A partire dal 15 aprile la Corte internazionale di giustizia (Cig) dell’Aja esaminerà una disputa tra l’Armenia e l’Azerbaigian incentrata su accuse reciproche di “pulizia etnica”, in un momento in cui le tensioni militari tra i due paesi del Caucaso tornano a crescere.
Gli avvocati delle parti esporranno il loro punto di vista nel corso di due settimane di udienze.
All’inizio del mese i due governi si sono accusati reciprocamente di aver aperto il fuoco lungo il confine condiviso, minando le speranze di un accordo di pace dopo decenni di violenze.
La battaglia legale risale al settembre 2021, quando nel giro di una settimana i due paesi si erano denunciati reciprocamente alla Cig, accusandosi di “pulizia etnica” e di violazione della Convenzione internazionale sull’eliminazione di ogni forma di discriminazione razziale.

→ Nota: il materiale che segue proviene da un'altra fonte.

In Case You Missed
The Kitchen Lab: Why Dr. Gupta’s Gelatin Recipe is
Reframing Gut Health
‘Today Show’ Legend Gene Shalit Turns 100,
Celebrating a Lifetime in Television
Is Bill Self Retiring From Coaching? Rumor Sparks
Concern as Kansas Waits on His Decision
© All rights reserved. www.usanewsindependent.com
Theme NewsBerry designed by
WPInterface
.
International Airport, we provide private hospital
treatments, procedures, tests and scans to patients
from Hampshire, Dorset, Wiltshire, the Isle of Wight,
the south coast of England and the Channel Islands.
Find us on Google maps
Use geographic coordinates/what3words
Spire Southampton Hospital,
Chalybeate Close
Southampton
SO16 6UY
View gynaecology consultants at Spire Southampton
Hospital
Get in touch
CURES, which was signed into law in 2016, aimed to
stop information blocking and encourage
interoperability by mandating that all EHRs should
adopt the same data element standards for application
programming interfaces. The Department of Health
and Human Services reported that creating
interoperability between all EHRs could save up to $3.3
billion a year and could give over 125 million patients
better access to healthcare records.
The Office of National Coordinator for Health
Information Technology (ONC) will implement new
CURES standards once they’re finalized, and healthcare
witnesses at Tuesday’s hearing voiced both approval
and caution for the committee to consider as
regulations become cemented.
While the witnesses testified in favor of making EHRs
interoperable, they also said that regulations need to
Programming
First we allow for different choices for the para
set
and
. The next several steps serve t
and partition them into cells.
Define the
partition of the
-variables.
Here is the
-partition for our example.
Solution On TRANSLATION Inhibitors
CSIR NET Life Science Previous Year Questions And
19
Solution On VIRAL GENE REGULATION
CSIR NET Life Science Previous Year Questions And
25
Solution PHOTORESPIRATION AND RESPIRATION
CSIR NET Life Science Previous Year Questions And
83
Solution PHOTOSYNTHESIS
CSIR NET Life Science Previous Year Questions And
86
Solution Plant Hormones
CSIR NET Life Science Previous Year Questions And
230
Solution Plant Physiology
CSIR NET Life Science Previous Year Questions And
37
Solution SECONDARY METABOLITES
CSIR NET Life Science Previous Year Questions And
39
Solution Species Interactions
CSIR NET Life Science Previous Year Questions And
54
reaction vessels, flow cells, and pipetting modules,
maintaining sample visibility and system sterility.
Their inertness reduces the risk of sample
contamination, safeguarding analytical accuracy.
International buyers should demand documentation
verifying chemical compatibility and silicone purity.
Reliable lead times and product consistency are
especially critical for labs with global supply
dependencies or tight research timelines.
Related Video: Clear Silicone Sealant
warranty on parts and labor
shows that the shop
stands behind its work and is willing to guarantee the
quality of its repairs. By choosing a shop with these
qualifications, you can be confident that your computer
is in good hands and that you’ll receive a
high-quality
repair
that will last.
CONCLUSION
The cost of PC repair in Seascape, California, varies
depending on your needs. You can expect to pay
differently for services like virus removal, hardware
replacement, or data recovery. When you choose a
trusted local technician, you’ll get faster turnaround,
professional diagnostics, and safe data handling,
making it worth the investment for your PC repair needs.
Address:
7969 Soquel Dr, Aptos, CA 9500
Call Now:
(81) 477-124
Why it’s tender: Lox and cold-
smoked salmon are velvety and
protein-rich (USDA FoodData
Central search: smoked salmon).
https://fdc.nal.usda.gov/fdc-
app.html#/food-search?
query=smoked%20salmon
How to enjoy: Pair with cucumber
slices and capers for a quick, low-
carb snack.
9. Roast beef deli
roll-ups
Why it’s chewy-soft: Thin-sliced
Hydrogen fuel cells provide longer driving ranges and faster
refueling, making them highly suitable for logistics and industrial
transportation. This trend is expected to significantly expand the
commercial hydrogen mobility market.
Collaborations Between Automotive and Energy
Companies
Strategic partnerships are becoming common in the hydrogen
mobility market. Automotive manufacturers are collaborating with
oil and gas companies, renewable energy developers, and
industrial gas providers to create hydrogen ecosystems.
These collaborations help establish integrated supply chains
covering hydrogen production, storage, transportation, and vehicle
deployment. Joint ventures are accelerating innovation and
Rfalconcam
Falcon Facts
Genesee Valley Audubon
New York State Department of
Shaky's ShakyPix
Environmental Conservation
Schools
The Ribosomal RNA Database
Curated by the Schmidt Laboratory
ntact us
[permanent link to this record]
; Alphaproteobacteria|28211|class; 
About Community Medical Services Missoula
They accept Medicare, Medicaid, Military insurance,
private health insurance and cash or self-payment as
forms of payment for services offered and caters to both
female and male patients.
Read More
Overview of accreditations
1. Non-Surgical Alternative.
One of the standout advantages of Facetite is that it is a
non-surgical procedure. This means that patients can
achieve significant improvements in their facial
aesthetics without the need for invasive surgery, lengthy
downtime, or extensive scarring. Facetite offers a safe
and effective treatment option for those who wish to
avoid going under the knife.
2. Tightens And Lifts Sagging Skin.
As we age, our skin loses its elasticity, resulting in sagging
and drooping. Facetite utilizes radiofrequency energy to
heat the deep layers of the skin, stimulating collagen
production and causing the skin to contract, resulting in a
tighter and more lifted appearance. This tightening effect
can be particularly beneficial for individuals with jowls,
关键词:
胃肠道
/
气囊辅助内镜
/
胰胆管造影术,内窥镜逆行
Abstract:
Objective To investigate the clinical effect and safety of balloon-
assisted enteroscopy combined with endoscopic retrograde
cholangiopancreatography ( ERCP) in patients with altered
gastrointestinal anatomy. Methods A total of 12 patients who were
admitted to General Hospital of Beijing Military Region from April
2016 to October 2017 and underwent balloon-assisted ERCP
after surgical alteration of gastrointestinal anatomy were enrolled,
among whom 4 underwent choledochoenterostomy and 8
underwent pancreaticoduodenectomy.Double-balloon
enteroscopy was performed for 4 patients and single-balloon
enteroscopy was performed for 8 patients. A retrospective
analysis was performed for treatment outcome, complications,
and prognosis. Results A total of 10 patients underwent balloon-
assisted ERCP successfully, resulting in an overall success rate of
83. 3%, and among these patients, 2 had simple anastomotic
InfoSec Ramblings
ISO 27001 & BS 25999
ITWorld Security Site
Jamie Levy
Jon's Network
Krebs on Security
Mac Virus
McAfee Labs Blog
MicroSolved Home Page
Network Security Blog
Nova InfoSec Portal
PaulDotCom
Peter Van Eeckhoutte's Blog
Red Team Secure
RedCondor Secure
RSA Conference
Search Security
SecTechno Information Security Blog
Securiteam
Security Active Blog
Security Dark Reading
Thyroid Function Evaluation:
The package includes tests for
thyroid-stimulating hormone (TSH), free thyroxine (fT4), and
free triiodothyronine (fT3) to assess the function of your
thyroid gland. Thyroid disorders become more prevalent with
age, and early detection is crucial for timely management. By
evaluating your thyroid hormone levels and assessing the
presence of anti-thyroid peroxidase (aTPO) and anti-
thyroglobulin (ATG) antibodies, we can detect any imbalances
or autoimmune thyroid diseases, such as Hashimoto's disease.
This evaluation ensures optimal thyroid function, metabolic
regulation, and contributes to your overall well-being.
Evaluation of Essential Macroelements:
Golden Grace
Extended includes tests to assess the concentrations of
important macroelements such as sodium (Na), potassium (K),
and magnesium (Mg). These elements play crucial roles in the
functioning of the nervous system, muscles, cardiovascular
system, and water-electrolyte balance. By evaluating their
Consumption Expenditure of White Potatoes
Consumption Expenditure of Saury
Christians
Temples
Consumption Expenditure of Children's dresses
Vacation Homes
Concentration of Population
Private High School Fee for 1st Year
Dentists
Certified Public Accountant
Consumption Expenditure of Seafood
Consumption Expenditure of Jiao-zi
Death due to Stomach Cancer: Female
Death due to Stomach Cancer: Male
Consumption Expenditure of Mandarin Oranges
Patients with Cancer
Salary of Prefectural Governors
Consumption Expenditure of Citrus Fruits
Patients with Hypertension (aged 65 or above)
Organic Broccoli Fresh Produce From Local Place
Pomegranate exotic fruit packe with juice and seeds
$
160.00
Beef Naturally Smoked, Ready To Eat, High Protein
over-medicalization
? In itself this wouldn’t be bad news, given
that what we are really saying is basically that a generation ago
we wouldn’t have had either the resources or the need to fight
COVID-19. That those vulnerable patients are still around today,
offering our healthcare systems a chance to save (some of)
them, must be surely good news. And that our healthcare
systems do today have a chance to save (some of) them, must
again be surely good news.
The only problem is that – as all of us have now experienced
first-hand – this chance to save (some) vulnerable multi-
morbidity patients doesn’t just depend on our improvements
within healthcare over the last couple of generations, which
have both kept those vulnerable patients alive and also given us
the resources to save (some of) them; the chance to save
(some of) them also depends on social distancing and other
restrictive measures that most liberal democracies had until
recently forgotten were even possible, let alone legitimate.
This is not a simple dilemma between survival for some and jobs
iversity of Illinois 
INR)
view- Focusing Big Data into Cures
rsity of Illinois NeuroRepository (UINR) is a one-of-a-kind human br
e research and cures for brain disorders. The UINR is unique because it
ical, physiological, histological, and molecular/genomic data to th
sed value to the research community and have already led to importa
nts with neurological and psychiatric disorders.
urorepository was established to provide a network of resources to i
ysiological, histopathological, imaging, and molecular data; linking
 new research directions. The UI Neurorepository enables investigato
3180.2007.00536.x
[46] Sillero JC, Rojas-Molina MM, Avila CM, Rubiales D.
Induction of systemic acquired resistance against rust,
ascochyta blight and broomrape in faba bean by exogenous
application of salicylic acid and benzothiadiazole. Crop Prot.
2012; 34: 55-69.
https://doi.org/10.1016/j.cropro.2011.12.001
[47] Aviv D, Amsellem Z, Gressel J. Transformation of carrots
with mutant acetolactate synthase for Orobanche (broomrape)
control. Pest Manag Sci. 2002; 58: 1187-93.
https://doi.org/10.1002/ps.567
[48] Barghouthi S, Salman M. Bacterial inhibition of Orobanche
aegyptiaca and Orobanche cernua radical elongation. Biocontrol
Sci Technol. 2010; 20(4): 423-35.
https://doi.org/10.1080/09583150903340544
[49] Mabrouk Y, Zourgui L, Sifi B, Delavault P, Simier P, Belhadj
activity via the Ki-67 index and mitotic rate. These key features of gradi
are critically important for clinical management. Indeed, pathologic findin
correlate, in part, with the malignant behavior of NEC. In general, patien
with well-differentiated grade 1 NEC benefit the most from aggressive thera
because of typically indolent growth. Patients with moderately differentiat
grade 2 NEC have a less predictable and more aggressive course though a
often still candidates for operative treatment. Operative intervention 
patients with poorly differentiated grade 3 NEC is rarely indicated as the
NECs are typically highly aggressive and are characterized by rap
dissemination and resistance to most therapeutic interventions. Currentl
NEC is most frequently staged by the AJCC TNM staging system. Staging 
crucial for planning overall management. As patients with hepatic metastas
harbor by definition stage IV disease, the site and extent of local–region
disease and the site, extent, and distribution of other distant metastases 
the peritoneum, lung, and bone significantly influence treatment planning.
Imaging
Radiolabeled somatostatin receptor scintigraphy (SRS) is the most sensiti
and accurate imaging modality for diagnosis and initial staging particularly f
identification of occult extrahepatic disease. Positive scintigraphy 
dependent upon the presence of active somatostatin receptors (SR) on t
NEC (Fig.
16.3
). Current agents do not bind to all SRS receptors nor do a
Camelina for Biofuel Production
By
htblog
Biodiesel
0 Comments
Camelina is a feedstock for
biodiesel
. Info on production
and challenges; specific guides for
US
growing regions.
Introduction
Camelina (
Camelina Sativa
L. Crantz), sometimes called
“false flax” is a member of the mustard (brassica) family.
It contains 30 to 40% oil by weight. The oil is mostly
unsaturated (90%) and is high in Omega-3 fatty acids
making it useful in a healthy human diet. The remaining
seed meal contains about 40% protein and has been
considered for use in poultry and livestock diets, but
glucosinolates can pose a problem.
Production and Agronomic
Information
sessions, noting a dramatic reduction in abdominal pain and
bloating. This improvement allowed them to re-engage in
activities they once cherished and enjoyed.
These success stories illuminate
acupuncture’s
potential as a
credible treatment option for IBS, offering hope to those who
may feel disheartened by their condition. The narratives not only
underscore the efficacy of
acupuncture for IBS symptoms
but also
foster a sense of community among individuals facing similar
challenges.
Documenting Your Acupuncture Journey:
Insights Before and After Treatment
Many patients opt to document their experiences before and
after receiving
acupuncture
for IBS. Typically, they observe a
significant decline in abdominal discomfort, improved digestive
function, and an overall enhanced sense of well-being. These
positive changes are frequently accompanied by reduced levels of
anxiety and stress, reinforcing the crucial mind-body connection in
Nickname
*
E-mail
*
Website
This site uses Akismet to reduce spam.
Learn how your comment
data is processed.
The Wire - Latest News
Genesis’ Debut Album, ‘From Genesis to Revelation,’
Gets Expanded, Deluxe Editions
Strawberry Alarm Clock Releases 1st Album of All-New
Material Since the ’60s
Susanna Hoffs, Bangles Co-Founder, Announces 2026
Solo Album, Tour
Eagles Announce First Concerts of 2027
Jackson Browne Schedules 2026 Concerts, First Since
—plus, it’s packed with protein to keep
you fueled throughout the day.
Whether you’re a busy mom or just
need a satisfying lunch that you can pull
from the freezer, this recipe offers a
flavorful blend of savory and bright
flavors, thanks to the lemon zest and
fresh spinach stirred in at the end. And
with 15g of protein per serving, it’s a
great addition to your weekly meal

La Cig, che si occupa di controversie tra stati, aveva emesso un ordine di emergenza nel dicembre 2021, invitando le parti ad astenersi dal commettere crimini di questo tipo.
Tuttavia, anche se le sue decisioni sono vincolanti, la Cig non ha i mezzi per farle rispettare, e da allora le tensioni sono aumentate, culminando nel settembre scorso nell’offensiva lampo dell’esercito azero nella regione contesa del Nagorno Karabakh.
Baku ha riconquistato l’enclave, spingendo l’intera popolazione armena – più di centomila persone – a fuggire in Armenia.
Erevan contro Mosca
Poche settimane dopo, l’Armenia ha presentato un nuovo ricorso alla Cig, chiedendo ai giudici di ordinare all’Azerbaigian di ritirare le sue truppe dalla regione e di permettere il ritorno in sicurezza dei profughi armeni.
A novembre la Cig ha ordinato all’Azerbaigian di consentire a chiunque voglia tornare nel Nagorno Karabakh di farlo “in piena sicurezza, senza ostacoli e in tempi rapidi”.
Il conflitto ha anche messo a dura prova i legami storici tra l’Armenia e la Russia, con Erevan che ha accusato Mosca di non aver fatto abbastanza per proteggerla quando era sotto attacco.
A febbraio l’Armenia ha aderito alla Corte penale internazionale (Cpi), nonostante gli avvertimenti di Mosca.
Tra le altre cose si è quindi assunta l’obbligo di arrestare il presidente russo Vladimir Putin nel caso dovesse mettere piede in territorio armeno, in virtù di un mandato d’arresto emesso dalla Cpi nel marzo 2023.